A test of controls is an audit procedure to test the effectiveness of a control used by a client entity to prevent or detect material misstatements. Depending on the results of this test, auditors may choose to rely upon a client's system of controls as part of their auditing activities. However, if the test reveals that controls are weak, the auditors will enhance their use of substantive testing, which usually increases the cost of an audit. The following are general classifications of tests of controls:
- Reperformance. Auditors may initiate a new transaction, to see which controls are used by the client and the effectiveness of those controls.
- Observation. Auditors may observe a business process in action, and in particular the control elements of the process.
- Inspection.
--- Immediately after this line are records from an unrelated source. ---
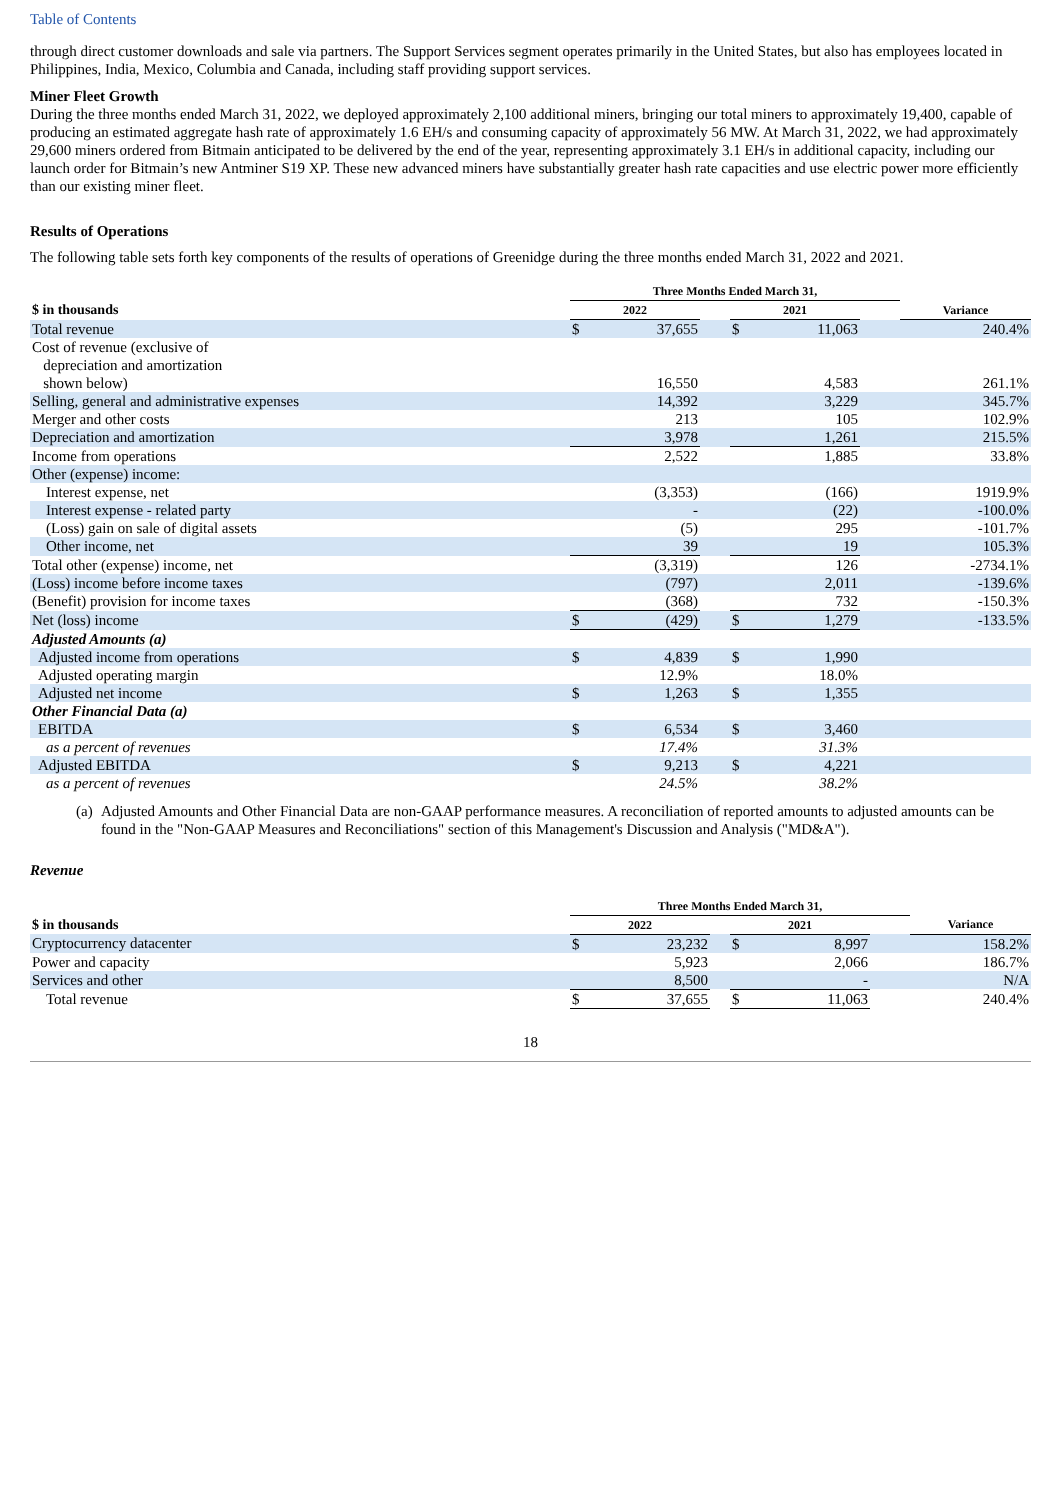Table of Contents
through direct customer downloads and sale via partners. The Support Services segment operates primarily in the United States, but also has employees located in Philippines, India, Mexico, Columbia and Canada, including staff providing support services.
Miner Fleet Growth
During the three months ended March 31, 2022, we deployed approximately 2,100 additional miners, bringing our total miners to approximately 19,400, capable of producing an estimated aggregate hash rate of approximately 1.6 EH/s and consuming capacity of approximately 56 MW. At March 31, 2022, we had approximately 29,600 miners ordered from Bitmain anticipated to be delivered by the end of the year, representing approximately 3.1 EH/s in additional capacity, including our launch order for Bitmain’s new Antminer S19 XP. These new advanced miners have substantially greater hash rate capacities and use electric power more efficiently than our existing miner fleet.
Results of Operations
The following table sets forth key components of the results of operations of Greenidge during the three months ended March 31, 2022 and 2021.
| | Three Months Ended March 31, | | | | | | |
| --- | --- | --- | --- | --- | --- | --- | --- |
| $ in thousands | 2022 | | | 2021 | | | Variance |
| Total revenue | $ | 37,655 | | $ | 11,063 | | 240.4% |
| Cost of revenue (exclusive of depreciation and amortization shown below) | | 16,550 | | | 4,583 | | 261.1% |
| Selling, general and administrative expenses | | 14,392 | | | 3,229 | | 345.7% |
| Merger and other costs | | 213 | | | 105 | | 102.9% |
| Depreciation and amortization | | 3,978 | | | 1,261 | | 215.5% |
| Income from operations | | 2,522 | | | 1,885 | | 33.8% |
| Other (expense) income: | | | | | | | |
| Interest expense, net | | (3,353) | | | (166) | | 1919.9% |
| Interest expense - related party | | - | | | (22) | | -100.0% |
| (Loss) gain on sale of digital assets | | (5) | | | 295 | | -101.7% |
| Other income, net | | 39 | | | 19 | | 105.3% |
| Total other (expense) income, net | | (3,319) | | | 126 | | -2734.1% |
| (Loss) income before income taxes | | (797) | | | 2,011 | | -139.6% |
| (Benefit) provision for income taxes | | (368) | | | 732 | | -150.3% |
| Net (loss) income | $ | (429) | | $ | 1,279 | | -133.5% |
| Adjusted Amounts (a) | | | | | | | |
| Adjusted income from operations | $ | 4,839 | | $ | 1,990 | | |
| Adjusted operating margin | | 12.9% | | | 18.0% | | |
| Adjusted net income | $ | 1,263 | | $ | 1,355 | | |
| Other Financial Data (a) | | | | | | | |
| EBITDA | $ | 6,534 | | $ | 3,460 | | |
| as a percent of revenues | | 17.4% | | | 31.3% | | |
| Adjusted EBITDA | $ | 9,213 | | $ | 4,221 | | |
| as a percent of revenues | | 24.5% | | | 38.2% | | |
(a) Adjusted Amounts and Other Financial Data are non-GAAP performance measures. A reconciliation of reported amounts to adjusted amounts can be found in the "Non-GAAP Measures and Reconciliations" section of this Management's Discussion and Analysis ("MD&A").
Revenue
| | Three Months Ended March 31, | | | | | | |
| --- | --- | --- | --- | --- | --- | --- | --- |
| $ in thousands | 2022 | | | 2021 | | | Variance |
| Cryptocurrency datacenter | $ | 23,232 | | $ | 8,997 | | 158.2% |
| Power and capacity | | 5,923 | | | 2,066 | | 186.7% |
| Services and other | | 8,500 | | | - | | N/A |
| Total revenue | $ | 37,655 | | $ | 11,063 | | 240.4% |
18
Auditors may examine business documents for approval signatures, stamps, or review check marks, which indicate that controls have been performed.
If the inspection approach is used, a test of controls is typically conducted for a sample of documents related to transactions that occurred throughout the year. Doing so provides evidence that the system of controls has operated in a reliable manner throughout the reporting period.
A test of controls is made irrespective of the dollar amount of the underlying business transaction. The main point of the test is to see if a control functions properly, so the dollar amount of a transaction is not of consequence to the goal of the test.
If the auditors encounter an error in a test of controls, they will expand the sample size and conduct further testing. If additional errors are found, they will consider whether there is a systematic controls problem that renders the controls ineffective, or if the errors appear to be isolated instances that do not reflect upon the overall effectiveness of the control in question.